Niepotrzebny bagaż życia
Teatr Barakah upodobał sobie tematykę śmierci. Spersonifikowaną jej postać ukazuje w spektaklu "Cin", w "Szafie" jej widmo krąży nad bohaterką, ukrywającą się przed eksterminacją, zaś w "Klinice dobrej śmierci" ukazuje się ją przewrotnie i z humorem.„Witamy w klinice dobrej śmierci, w której lekko i przyjemnie zdejmujemy z ludzi niepotrzebny bagaż życia”. W klinice wykonuje się zabiegi eutanazji. Czekających przed salą widzów zaprasza do niej automatyczna pielęgniarka-robot (rewelacyjny Krzysztof Prystupa), a bileterka wydaje nam kolejne numerki. W ciekawy sposób zostaje zarysowana atmosfera spektaklu. O śmierci mówi się tu początkowo z humorem, ale i cierpkością. Przewrotność poprowadzenia rozwoju postaci: od entuzjasty eutanazji- dziennikarza, odwiedzającego klinikę do jej ofiary, ma w sobie coś z kafkowskiego klimatu. Słyszymy, jak pracuje maszyna śmierci oraz określające ją, nieraz absurdalne, nazwy. Czarny humor podkreśla niejednoznaczną wymowę spektaklu, któremu daleko od nachalnej i moralizatorskiej jednostronnej postawy.

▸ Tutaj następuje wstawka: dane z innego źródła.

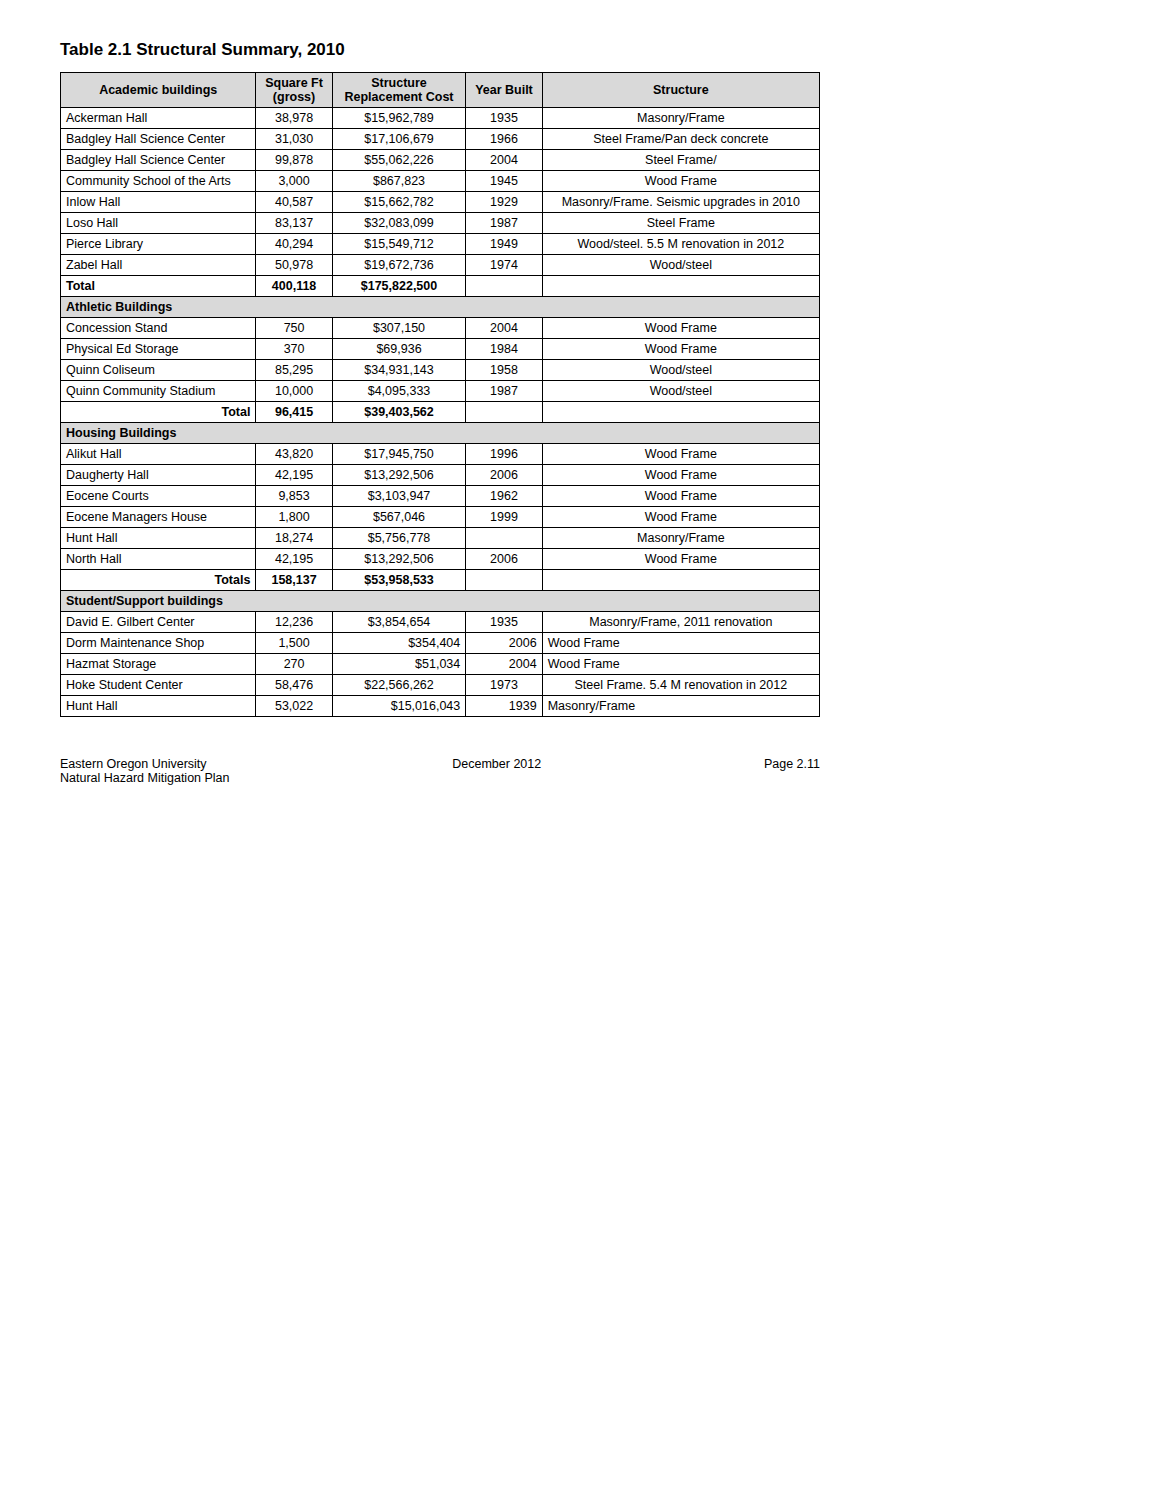Table 2.1 Structural Summary, 2010
| Academic buildings | Square Ft (gross) | Structure Replacement Cost | Year Built | Structure |
| --- | --- | --- | --- | --- |
| Ackerman Hall | 38,978 | $15,962,789 | 1935 | Masonry/Frame |
| Badgley Hall Science Center | 31,030 | $17,106,679 | 1966 | Steel Frame/Pan deck concrete |
| Badgley Hall Science Center | 99,878 | $55,062,226 | 2004 | Steel Frame/ |
| Community School of the Arts | 3,000 | $867,823 | 1945 | Wood Frame |
| Inlow Hall | 40,587 | $15,662,782 | 1929 | Masonry/Frame. Seismic upgrades in 2010 |
| Loso Hall | 83,137 | $32,083,099 | 1987 | Steel Frame |
| Pierce Library | 40,294 | $15,549,712 | 1949 | Wood/steel. 5.5 M renovation in 2012 |
| Zabel Hall | 50,978 | $19,672,736 | 1974 | Wood/steel |
| Total | 400,118 | $175,822,500 | | |
| Athletic Buildings |
| Concession Stand | 750 | $307,150 | 2004 | Wood Frame |
| Physical Ed Storage | 370 | $69,936 | 1984 | Wood Frame |
| Quinn Coliseum | 85,295 | $34,931,143 | 1958 | Wood/steel |
| Quinn Community Stadium | 10,000 | $4,095,333 | 1987 | Wood/steel |
| Total | 96,415 | $39,403,562 | | |
| Housing Buildings |
| Alikut Hall | 43,820 | $17,945,750 | 1996 | Wood Frame |
| Daugherty Hall | 42,195 | $13,292,506 | 2006 | Wood Frame |
| Eocene Courts | 9,853 | $3,103,947 | 1962 | Wood Frame |
| Eocene Managers House | 1,800 | $567,046 | 1999 | Wood Frame |
| Hunt Hall | 18,274 | $5,756,778 | | Masonry/Frame |
| North Hall | 42,195 | $13,292,506 | 2006 | Wood Frame |
| Totals | 158,137 | $53,958,533 | | |
| Student/Support buildings |
| David E. Gilbert Center | 12,236 | $3,854,654 | 1935 | Masonry/Frame, 2011 renovation |
| Dorm Maintenance Shop | 1,500 | $354,404 | 2006 | Wood Frame |
| Hazmat Storage | 270 | $51,034 | 2004 | Wood Frame |
| Hoke Student Center | 58,476 | $22,566,262 | 1973 | Steel Frame. 5.4 M renovation in 2012 |
| Hunt Hall | 53,022 | $15,016,043 | 1939 | Masonry/Frame |
Eastern Oregon University Natural Hazard Mitigation Plan
December 2012
Page 2.11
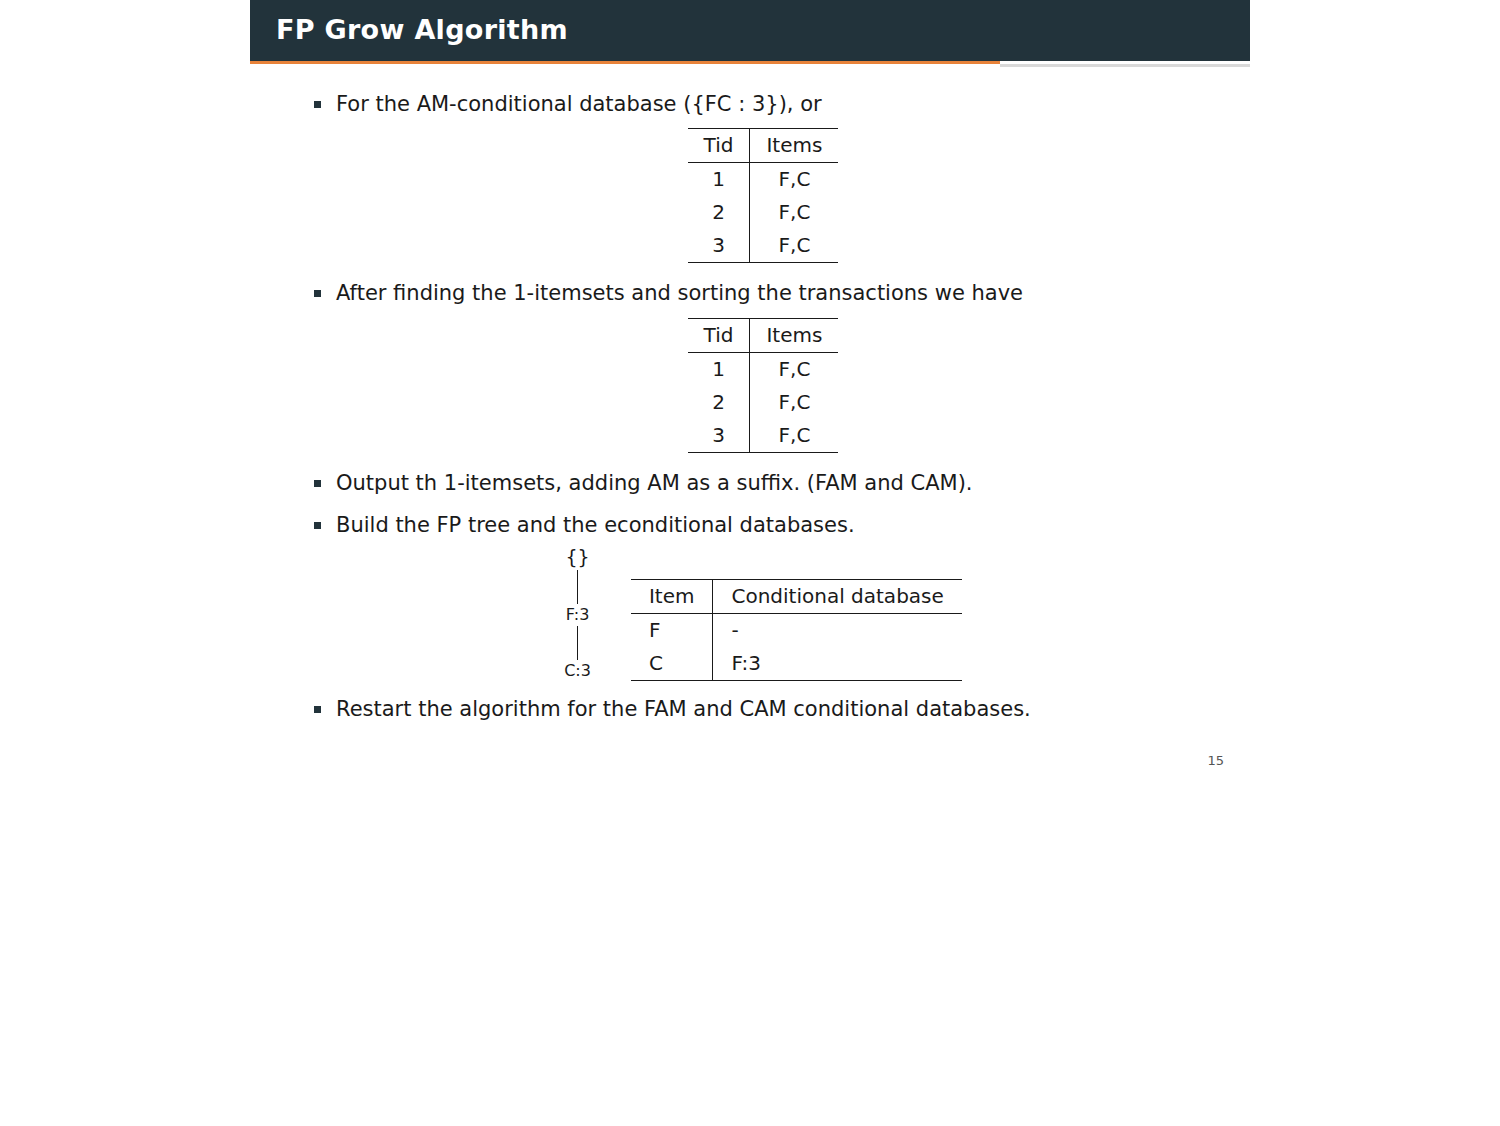FP Grow Algorithm
For the AM-conditional database ({FC : 3}), or
| Tid | Items |
| --- | --- |
| 1 | F,C |
| 2 | F,C |
| 3 | F,C |
After finding the 1-itemsets and sorting the transactions we have
| Tid | Items |
| --- | --- |
| 1 | F,C |
| 2 | F,C |
| 3 | F,C |
Output th 1-itemsets, adding AM as a suffix. (FAM and CAM).
Build the FP tree and the econditional databases.
{} F:3 C:3
| Item | Conditional database |
| --- | --- |
| F | - |
| C | F:3 |
Restart the algorithm for the FAM and CAM conditional databases.
15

Do kliniki przychodzi dziennikarz, który ma za zadanie napisać o niej artykuł. To jego wielka szansa na wybicie się w medialnym światku. Doprowadzenie do wywiadu nie przebiega jednak bezproblemowo. Pacjentka, która chce się zabić, lecz jej tego odmówiono, starszy pan-kaleka i obsesyjny ordynator, który maniakalnie namawia dziennikarza do śmierci, to panoptikum mocno zarysowanych i wyrazistych postaci. Konwencja spektaklu nieraz ociera się o elementy sensacyjne, innym razem bohaterowie zachowują się jakby zostały wyjęte z farsowej komedii. Tutaj rodzi się główny zarzut wobec spektaklu- postacie, bywają jednowymiarowe, zarysowane zbyt grubą kreską, miejscami popadający w śmieszność. Psychopatyczne zachowanie ordynatora niepotrzebnie podkreślone jest spazmatycznym rechotem czy ciągłym używaniem bicza. Paradoksalnie, to osoby epizodyczne, jak starszy inwalida, bądź takie, które nie mogą mieć pogłębionej charakterystyki, jak zautomatyzowany asystent, dają widzowi możliwość głębszego wniknięcia w ich przypadek czy osobowość. Trudniej emocjonalnie podejść do bohaterów, których właściwy dramat rozgrywa się na scenie- dziennikarza, który na naszych oczach zostaje systematycznie przekonywany do celowości swojej śmierci, czy zdesperowanej samobójczyni, która- odwrotnie niż bohater- w pewnym momencie postanawia żyć. Samemu spektaklowi i jego wydźwiękowi na szczęście jednowymiarowość nie grozi, a to poprzez umiejętność kreowania sinusoidalnej linii, której osią będzie jednoznaczna ocena postępku.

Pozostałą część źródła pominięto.